Let’s take a look at the future, how do you see the subject evolve?
JG: Open Science is reality, although not to the same degree in all fields. I think the significance of Open Science for scientific progress will increase even more. An important point in this context is the role of Open Science contributions in application and promotion processes. Higher education policy needs to reflect more on this and we as scientists must also change our attitudes. In economics at least we reduce research output to journal publications. I believe that’s already an anachronism. Someone who has developed and curates a dataset which is used in thousands of papers obviously makes a scientific contribution. It’s not obvious to me why such people should have to justify themselves compared to someone who has published an article in American Economic Review that has been cited ten times in three years. Science generally takes place and communicates today in many channels. Our research evaluation is still very much focused on journal publications as the undisputed main channel. I am optimistic that this will change in the future, although it may require a nudge from higher education policy.
What also matters to me is the “decommercialising” of data, especially in the area of business. Right now we have the paradox situation that companies are legally obliged to provide comprehensive financial data. The obligation and the right to disseminate these data has been transferred by the Federal Ministry of Justice to a private publisher. The consequence is that scientific use of these data is only possible if you buy a commercial licence and the ministry itself must hand over much money to buy back the data of their companies from a commercial data provider. Such commercial property rights inhibit science and are poison for scientific inclusiveness.

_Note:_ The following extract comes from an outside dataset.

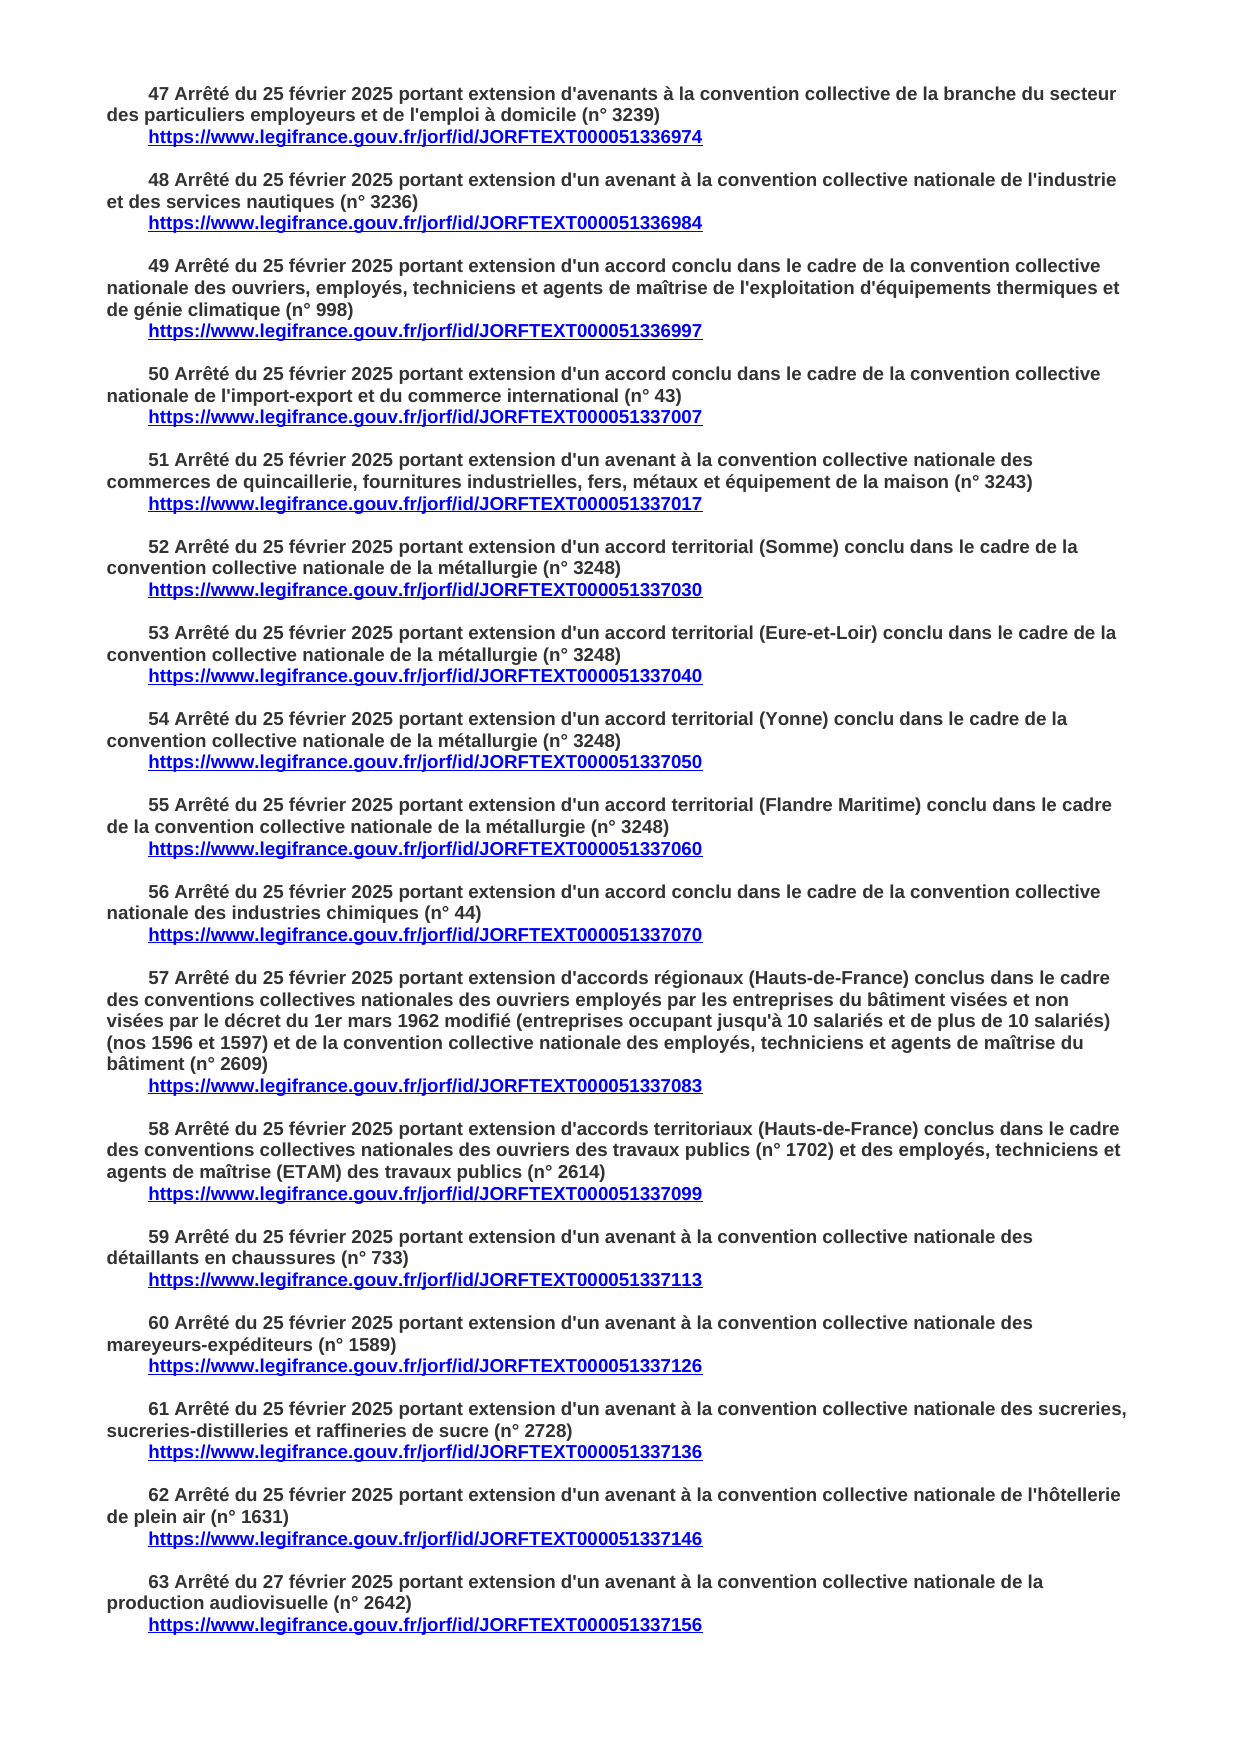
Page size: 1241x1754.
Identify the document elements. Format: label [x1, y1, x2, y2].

My hope is that institutions such as the German Data Forum and the newly established National Research Data Infrastructure will increase their activities in this field and cooperate with the legislative powers to develop wise regulations that protect the individual right to informational autonomy on the one hand, but also make the public data stock available for Open Science projects on the other.
Dr Doreen Siegfried asked the questions.
About Professor Joachim Gassen
Professor Joachim Gassen has been professor of accounting and auditing at Humboldt University in Berlin since 2006. Since 2019, he has also been Distinguished Affiliated Professor at European School of Management and Technology in Berlin. He is deputy speaker of the transregional Collaborative Research Centre TRR 266 “Accounting for Transparency”. A team of more than 100 researchers studies how accounting and taxation affect the transparency of companies and what the effects on the economy and society are. In this alliance Joachim Gassen heads the Open Science Data Center which aims to contribute with concrete projects to making economic research more transparent, more cooperative and more inclusive. Joachim Gassen offers courses in Open Science methodology for the PhD programmes of the German Academic Association for Business Research.